EXERCISE REQUIREMENTS: Images excluded, reproduce each line of the records exactly as it stands.

(Stored data)
==*==

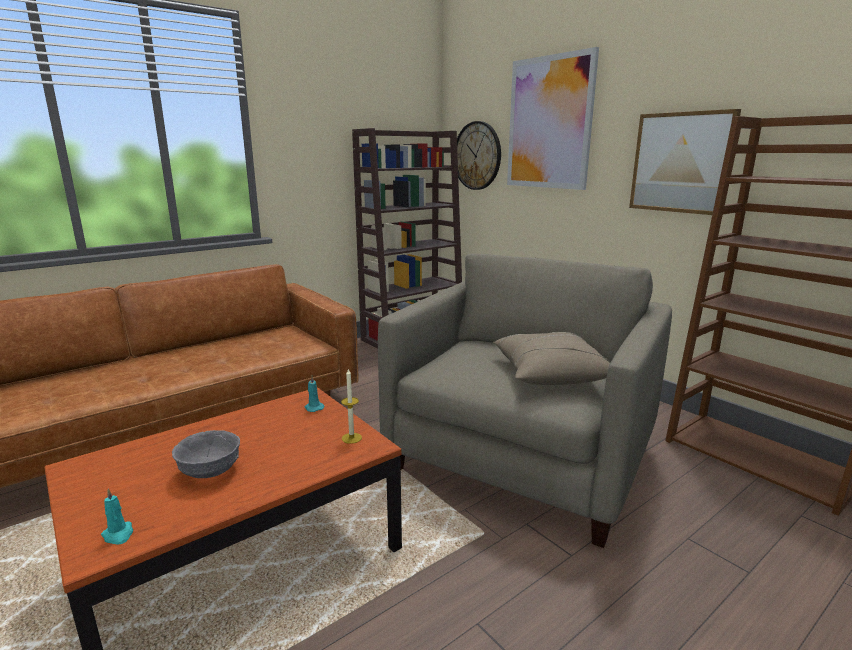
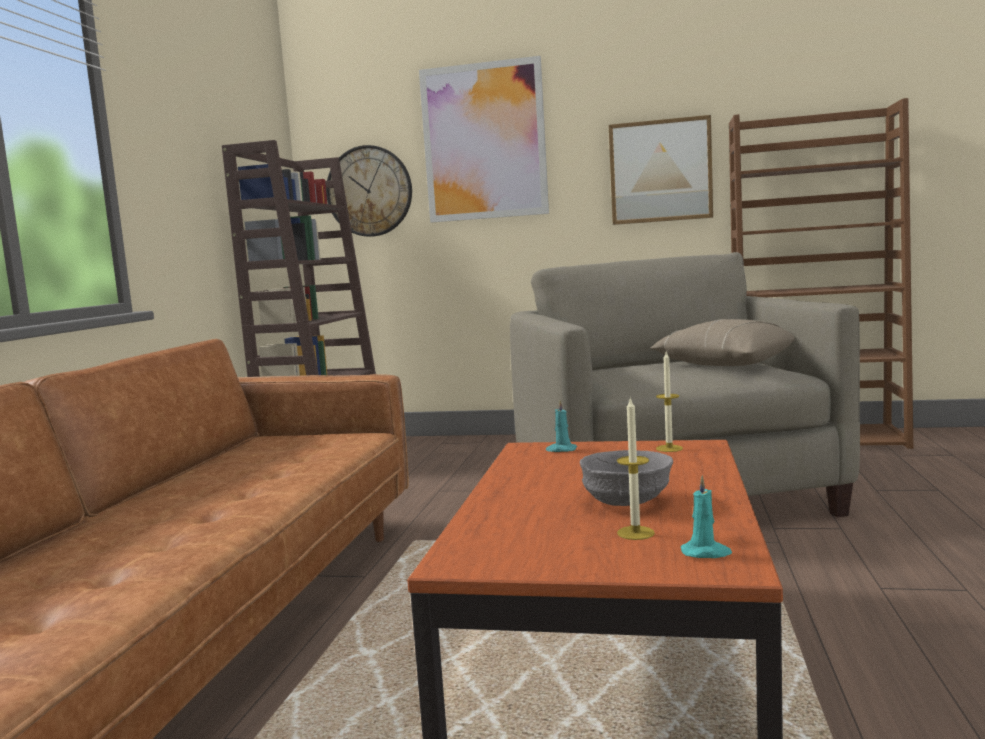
camera: 40 degrees left, 10 degrees down
(147, 497) = (635, 533): none -> candle

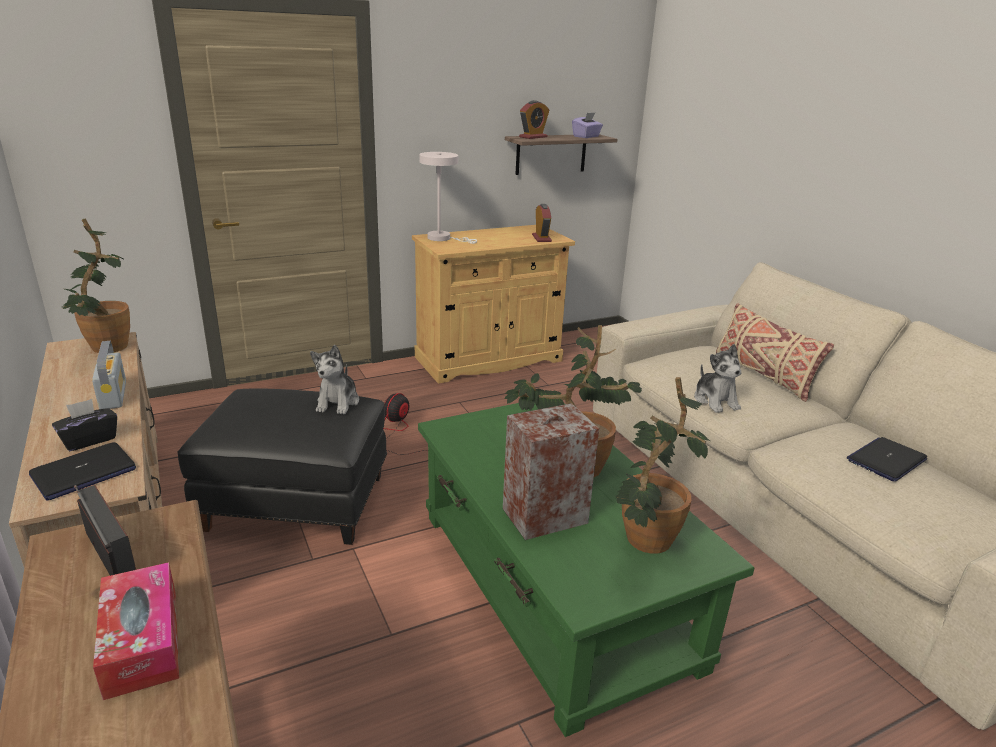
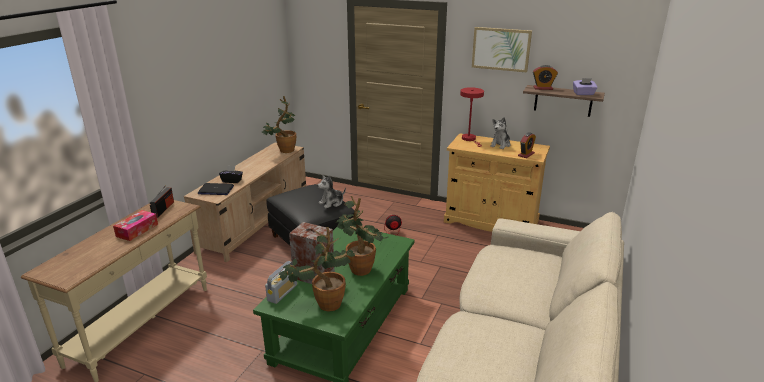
camera: 50 degrees right, 0 degrees up
(113, 395) = (260, 168): radio -> radio (282, 293)
(443, 238) = (470, 139): white table lamp -> red table lamp
(464, 81) = (501, 49): none -> picture
(715, 401) = (485, 279): plush toy -> plush toy (500, 145)
(763, 374) = (550, 284): beige pillow -> none
(886, 460) = (504, 350): laptop -> none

==*==

RESPONSE BELOW:
camera: 40 degrees left, 10 degrees down
(147, 497) = (635, 533): none -> candle

camera: 50 degrees right, 0 degrees up
(113, 395) = (260, 168): radio -> radio (282, 293)
(443, 238) = (470, 139): white table lamp -> red table lamp
(464, 81) = (501, 49): none -> picture
(715, 401) = (485, 279): plush toy -> plush toy (500, 145)
(763, 374) = (550, 284): beige pillow -> none
(886, 460) = (504, 350): laptop -> none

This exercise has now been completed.